NEO-TIL Developing durable novel TIL therapies for lung cancer
Abhishek Tomar (1), Rui Li (1), Alan Soo (2), Anne Marie Quinn (3), Paul Loftus (4), Michael Kerin (1), Laura R Barkley (1)
(1) Discipline of Surgery, School of Medicine, Lambe Institute for Translational Research, University of Galway, (2) Department of Cardiothoracic Surgery, Cardiothoracic Surgeon, University Hospital Galway, (3) Consultant Histopathologist, Head of Department of Anatomic Pathology, University Hospital Galway, (4) Orbsen Therapeutics Ltd., Galway Business Park, Galway
Introduction
Lung cancer is among the leading causes of cancer mortality worldwide. The advancement in therapies using monoclonal antibody-based immune checkpoint blockade (ICB) has shown minor improvements in overall survival. Regardless of these improvements, the majority of patients suffer cancer progression either after first-line treatment only or combined treatment with ICB. The development of novel personalized treatment is an urgent need for prolonged tumour regression to enhance the survival rates of lung cancer patients. Adoptive Cell Transfer of polyclonal tumour infiltrating lymphocytes (ACT-TIL) is a potential treatment option for lung cancer patients, due to lung cancers' high mutational load.
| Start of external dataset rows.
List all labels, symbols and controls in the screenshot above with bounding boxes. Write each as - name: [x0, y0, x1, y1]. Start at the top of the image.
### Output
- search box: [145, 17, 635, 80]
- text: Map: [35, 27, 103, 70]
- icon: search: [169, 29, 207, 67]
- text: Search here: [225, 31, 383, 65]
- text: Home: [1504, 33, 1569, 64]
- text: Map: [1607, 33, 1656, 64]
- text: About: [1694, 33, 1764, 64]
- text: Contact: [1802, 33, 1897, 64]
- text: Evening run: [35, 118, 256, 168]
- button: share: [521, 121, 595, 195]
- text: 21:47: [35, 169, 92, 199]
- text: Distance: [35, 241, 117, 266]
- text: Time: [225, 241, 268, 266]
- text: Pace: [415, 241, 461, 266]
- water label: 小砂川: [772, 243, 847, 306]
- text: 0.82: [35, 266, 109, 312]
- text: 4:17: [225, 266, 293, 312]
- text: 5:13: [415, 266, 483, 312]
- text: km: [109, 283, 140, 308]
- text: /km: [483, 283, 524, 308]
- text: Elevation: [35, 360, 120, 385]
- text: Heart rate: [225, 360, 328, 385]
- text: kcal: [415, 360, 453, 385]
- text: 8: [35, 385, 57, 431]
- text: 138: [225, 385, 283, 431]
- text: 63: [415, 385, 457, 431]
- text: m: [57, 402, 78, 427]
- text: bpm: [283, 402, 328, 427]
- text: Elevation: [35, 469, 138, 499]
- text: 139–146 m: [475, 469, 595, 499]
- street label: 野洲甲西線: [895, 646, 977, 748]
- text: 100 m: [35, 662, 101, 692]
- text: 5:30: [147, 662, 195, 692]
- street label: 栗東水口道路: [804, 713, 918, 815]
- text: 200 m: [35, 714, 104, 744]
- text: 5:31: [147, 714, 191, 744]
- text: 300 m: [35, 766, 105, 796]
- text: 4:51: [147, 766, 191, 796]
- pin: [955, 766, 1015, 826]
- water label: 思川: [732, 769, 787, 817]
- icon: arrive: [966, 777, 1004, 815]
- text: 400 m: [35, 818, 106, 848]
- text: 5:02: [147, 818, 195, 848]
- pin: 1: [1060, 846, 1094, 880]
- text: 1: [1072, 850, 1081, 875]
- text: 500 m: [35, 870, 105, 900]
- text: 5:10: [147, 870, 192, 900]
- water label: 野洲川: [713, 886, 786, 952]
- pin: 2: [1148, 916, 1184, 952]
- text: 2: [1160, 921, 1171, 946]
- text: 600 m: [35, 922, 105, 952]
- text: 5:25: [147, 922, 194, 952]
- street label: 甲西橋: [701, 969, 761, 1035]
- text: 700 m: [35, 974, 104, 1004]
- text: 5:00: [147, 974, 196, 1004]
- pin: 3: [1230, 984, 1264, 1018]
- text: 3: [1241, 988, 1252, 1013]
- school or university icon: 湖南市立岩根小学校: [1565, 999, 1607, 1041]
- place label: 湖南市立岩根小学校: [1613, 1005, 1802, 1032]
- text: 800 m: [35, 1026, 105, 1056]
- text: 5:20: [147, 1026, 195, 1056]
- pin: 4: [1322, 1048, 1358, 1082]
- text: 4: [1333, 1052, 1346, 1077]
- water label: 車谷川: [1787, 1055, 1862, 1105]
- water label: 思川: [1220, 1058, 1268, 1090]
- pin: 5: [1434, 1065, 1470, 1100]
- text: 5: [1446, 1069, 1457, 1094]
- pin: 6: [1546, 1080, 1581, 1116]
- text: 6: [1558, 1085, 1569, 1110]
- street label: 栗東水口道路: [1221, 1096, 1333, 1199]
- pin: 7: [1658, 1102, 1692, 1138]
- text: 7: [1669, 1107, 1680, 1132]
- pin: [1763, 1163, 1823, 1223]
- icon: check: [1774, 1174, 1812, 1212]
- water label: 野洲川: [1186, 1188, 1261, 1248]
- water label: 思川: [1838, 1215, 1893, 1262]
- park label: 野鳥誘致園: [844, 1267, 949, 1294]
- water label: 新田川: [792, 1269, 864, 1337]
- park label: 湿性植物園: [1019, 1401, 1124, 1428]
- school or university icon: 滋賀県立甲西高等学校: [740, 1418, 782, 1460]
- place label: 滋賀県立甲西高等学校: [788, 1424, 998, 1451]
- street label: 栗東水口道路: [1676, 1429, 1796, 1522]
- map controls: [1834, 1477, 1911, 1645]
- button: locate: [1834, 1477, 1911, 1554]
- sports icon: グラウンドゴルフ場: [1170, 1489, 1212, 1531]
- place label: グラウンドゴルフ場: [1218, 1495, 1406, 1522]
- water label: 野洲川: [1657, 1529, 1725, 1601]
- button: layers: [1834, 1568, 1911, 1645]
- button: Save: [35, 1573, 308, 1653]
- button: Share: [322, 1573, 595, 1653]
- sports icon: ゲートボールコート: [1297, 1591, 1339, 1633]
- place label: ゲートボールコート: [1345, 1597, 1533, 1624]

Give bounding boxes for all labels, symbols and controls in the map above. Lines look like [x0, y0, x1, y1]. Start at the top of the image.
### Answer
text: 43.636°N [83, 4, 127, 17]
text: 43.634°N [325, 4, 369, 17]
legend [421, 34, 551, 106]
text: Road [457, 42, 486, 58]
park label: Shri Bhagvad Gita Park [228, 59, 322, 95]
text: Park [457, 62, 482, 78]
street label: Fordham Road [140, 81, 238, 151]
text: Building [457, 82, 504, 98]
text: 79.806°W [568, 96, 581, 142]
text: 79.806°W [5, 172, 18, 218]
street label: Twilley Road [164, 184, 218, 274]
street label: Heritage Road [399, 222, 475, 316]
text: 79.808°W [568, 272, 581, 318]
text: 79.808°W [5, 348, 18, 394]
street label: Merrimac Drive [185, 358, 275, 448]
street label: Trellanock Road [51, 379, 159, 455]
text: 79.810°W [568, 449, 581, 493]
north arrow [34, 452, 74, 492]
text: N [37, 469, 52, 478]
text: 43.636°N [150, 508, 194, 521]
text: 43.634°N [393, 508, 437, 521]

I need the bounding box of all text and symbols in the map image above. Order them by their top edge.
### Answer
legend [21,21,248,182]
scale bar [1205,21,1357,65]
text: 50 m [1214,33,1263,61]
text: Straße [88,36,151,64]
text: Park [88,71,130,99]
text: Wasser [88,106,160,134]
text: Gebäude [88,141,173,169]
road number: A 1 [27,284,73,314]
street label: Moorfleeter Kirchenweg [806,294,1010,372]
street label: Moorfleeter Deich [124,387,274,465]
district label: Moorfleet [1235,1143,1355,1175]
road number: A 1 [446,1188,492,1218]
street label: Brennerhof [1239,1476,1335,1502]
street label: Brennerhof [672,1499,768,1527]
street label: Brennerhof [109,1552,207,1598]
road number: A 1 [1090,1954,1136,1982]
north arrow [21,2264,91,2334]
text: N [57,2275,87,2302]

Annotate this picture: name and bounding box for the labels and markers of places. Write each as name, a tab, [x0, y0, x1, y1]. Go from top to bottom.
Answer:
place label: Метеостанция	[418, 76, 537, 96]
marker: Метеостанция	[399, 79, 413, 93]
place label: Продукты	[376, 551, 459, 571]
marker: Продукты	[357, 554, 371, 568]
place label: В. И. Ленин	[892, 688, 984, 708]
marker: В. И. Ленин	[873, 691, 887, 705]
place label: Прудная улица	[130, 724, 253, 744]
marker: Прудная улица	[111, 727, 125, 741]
This study aims to develop a process of successful TIL isolation and expansion from lung cancer tissue and generate a biobank of patient-specific tumour-reactive TILs.
Materials and methods
Ethical approval is in place to obtain cancer tissue from lung cancer patients undergoing surgery at University Hospital Galway. Lung tumour tissue is sliced into small fragments of 1-2 mm2 and seeded into TIL media supplemented with interleukin-2 (IL-2). The TILs are grown for 15 days, cell counts are performed. After expansion, TILs are characterized by flow cytometry analysis to measure T-cell markers (CD3, CD4, and CD8) and T-cell exhaustion markers (PD-1, TIM-3, and LAG-3). Autologous tumour cell lines (TCLs) are established from the same piece of lung cancer tissue. Co-culture experiments with TILs and autologous TCLs are performed and IFN-ϒ release is measured (ELISA) to assess TIL tumour reactivity.
Results and discussion
Using this process, we have isolated TILs from 28 lung cancer patients. We have determined the growth kinetics of these TIL populations. These cells are positive for T cell markers CD3, CD4, and CD8. They also express inhibitory receptors PD-1, LAG-3, TIM-3, which are typically expressed on chronically stimulated CD8+ T cells and would suggest these TILs are tumour reactive. Indeed, initial co-culture experiments show an increase in IFN-ϒ release when TILs are co-cultured with autologous tumour cells, indicating TILs are tumour reactive.
Conclusion
We have developed a research-based process that enables the isolation and growth of TILs from lung cancer tissue. Future studies will advance this TIL expansion process to a GMP-compliant process with the aim of developing a precision medicine for Irish lung cancer patients in the West of Ireland.